Mais la merveille de cet Évangile historié, c'est l'âme qui le comprend, l'imagination qui le devine, et qui semble avoir pour les choses divines le don d'empreinte d'un saint Suaire; c'est la succession d'idées innocemment sublimes qui s'y déploie sans effort, avec l'effusion d'une belle âme. Fiesole a du génie plein les mains, parce qu'il a de la sainteté plein le cœur; son inspiration n'est que la seconde vue de sa foi. Quelle surprenante idée que celle d'avoir représenté la Cène sous la forme d'une communion: le Christ, sacrificateur de son sacrifice, célébrant sa propre messe, et distribuant aux apôtres, de sa main de chair, le pain qui l'incarne et le multiplie!
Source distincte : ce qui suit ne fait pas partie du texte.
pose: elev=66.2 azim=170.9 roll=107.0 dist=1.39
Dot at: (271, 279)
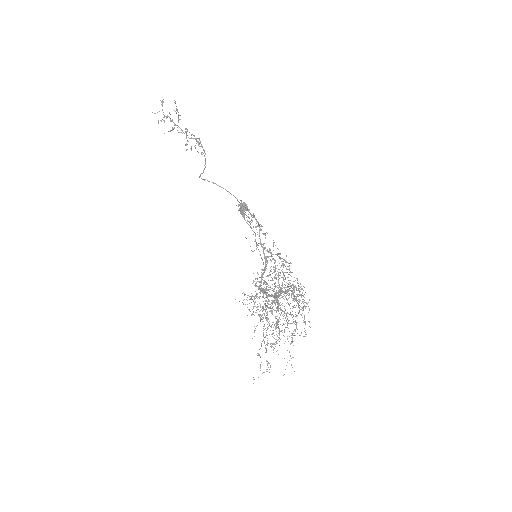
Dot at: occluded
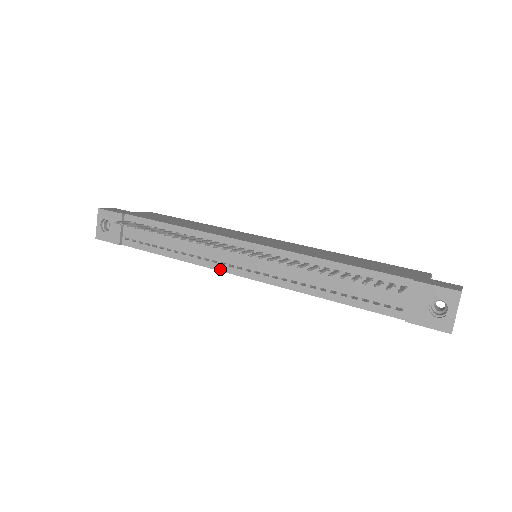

Les scènes de la Passion sont peintes comme de la main d'un stigmatisé. On sait qu'il fondait en larmes chaque fois qu'il avait à les retracer, et qu'on le surprit souvent défaillant d'angoisse et de douleur au pied du tableau commencé. Mais il n'est pas seulement le voyant, il est encore le poëte de l'Évangile. À la reproduction textuelle du livre sacré il ajoute presque toujours des paraphrases d'une grâce ou d'une mélancolie pénétrantes. Ainsi, dans la descente de Jésus aux limbes, il représentera les saints de l'ancienne loi se pressant en foule au-devant du Sauveur armé de l'étendard de sa victoire sur la mort. Une mince cloison sépare les limbes de l'enfer; une âme—on dirait celle d'une femme, tant elle est svelte et frêle—est accourue au bruit. Elle s'élance, elle crie grâce, elle voudrait briser le mur qui la sépare du pardon, de la délivrance, du ciel peut-être! Oh! si le Christ pouvait l'entendre! mais un démon la retient dans son étreinte, la pauvre âme se débat toute palpitante; elle renverse en arrière sa tête éperdue. Il y a dans le jet frémissant de cette figure un sentiment de la damnation morale—de celle que sainte Thérèse plaignait sublimement de ne pouvoir aimer—plus poignant que toutes les tortures de l'enfer dantesque.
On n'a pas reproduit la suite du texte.